Federal Issues FTC FTC Act UDAP Marketing Advertisement Enforcement

Federal Issues

On November 6, the FTC announced a final order with a skincare company, resolving allegations that the company misled consumers by posting fake reviews on a retailer’s website and failed to disclose company employees wrote the reviews. As previously covered by InfoBytes, in October 2019, the FTC filed the complaint against the company asserting that (i) the product reviews posted on the company’s website were not “independent experiences or opinions of impartial ordinary users of the products” and therefore, were false or misleading under Section 5 of the FTC Act; and (ii) the failure to disclose the reviews were written by the owner or employees constitutes a deceptive act or practice under Section 5 of the FTC Act, because the information would “be material to consumers in evaluating the reviews of [the company] brand products in connection with a purchase or use decision.”

The Commission, in a 3-2 vote, approved the final order, which prohibits the company from misrepresenting the status of an endorser, including misrepresentations that the endorser or reviewer is an “independent or ordinary user of the product.” The order requires the company and owner to “clearly and conspicuously, and in close proximity to that representation, any unexpected material connection between such endorser and (1) any Respondent; or (2) any other individual or entity affiliated with the product.” The final order does not include any monetary relief for consumers.

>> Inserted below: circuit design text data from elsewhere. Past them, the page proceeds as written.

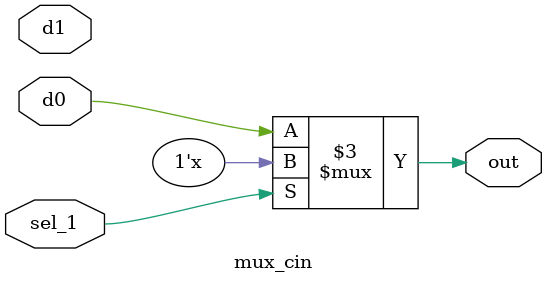
<source format=sv>
module mux_cin (d0, d1, sel_1, out);

	input d0,d1, sel_1;
	output out;
	reg out;
	
	always @ (sel_1 or d0 or d1)
	begin: mux_2_cin
		case(sel_1)
			1'b0: out = d0;
			1'b0: out = d1;
		endcase
	end
endmodule
	

</source>
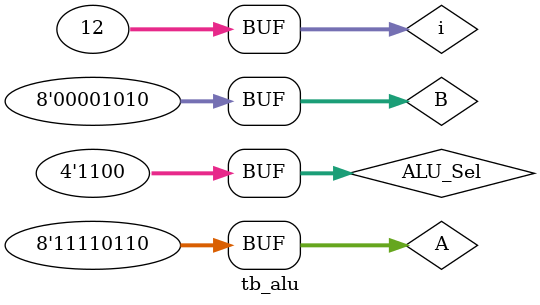
<source format=v>
`timescale 1ns / 1ps  

module tb_alu;
//Inputs
 reg[7:0] A,B;
 reg[3:0] ALU_Sel;

//Outputs
 wire[7:0] ALU_Out;
 wire CarryOut;
 // Verilog code for ALU
 integer i;
 alu dut( .A(A),.B(B),  // ALU 8-bit Inputs                 
          .ALU_Sel(ALU_Sel),// ALU Selection
          .ALU_Out(ALU_Out), // ALU 8-bit Output
          .CarryOut(CarryOut) // Carry Out Flag
     );
    initial begin
    
      $dumpfile("dump.vcd");
      $dumpvars(0, tb_alu);
      
      // hold reset state for 100 ns.
      A = 8'h0A;
      B = 8'h02;
      ALU_Sel = 4'h0;
      
      for (i=0;i<=11;i=i+1)
      begin
       #10;
       ALU_Sel = ALU_Sel + 8'h01;
      end;
      
      A = 8'hF6;
      B = 8'h0A;
      
    end
endmodule
</source>
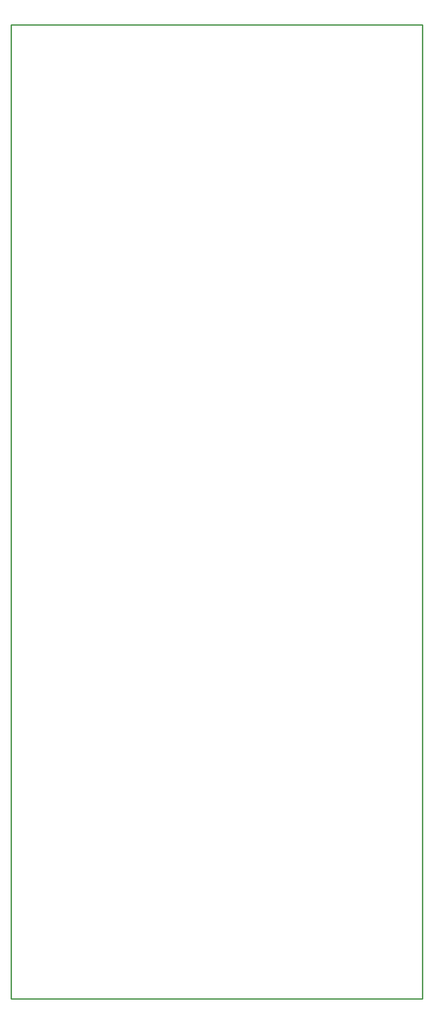
<source format=gbr>
G04 EAGLE Gerber RS-274X export*
G75*
%MOMM*%
%FSLAX34Y34*%
%LPD*%
%IN*%
%IPPOS*%
%AMOC8*
5,1,8,0,0,1.08239X$1,22.5*%
G01*
%ADD10C,0.254000*%


D10*
X0Y0D02*
X787400Y0D01*
X787200Y1863600D01*
X0Y1863600D01*
X0Y0D01*
M02*

</source>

In dissent, two Commissioners objected to the final order, stating that the agency is “doubling down on its no-money, no-fault settlement with [the company], who was charged with egregious fake review fraud.” The dissent urged the Commission to publish a statement on monetary remedies in order to restate “legal precedent into formal rules” and designate specific misconduct as penalty offenses through Section 5(m)(1)(B) of the FTC Act, which allows the agency “to seek penalties against parties who engage in conduct known to have been previously condemned by the Commission.”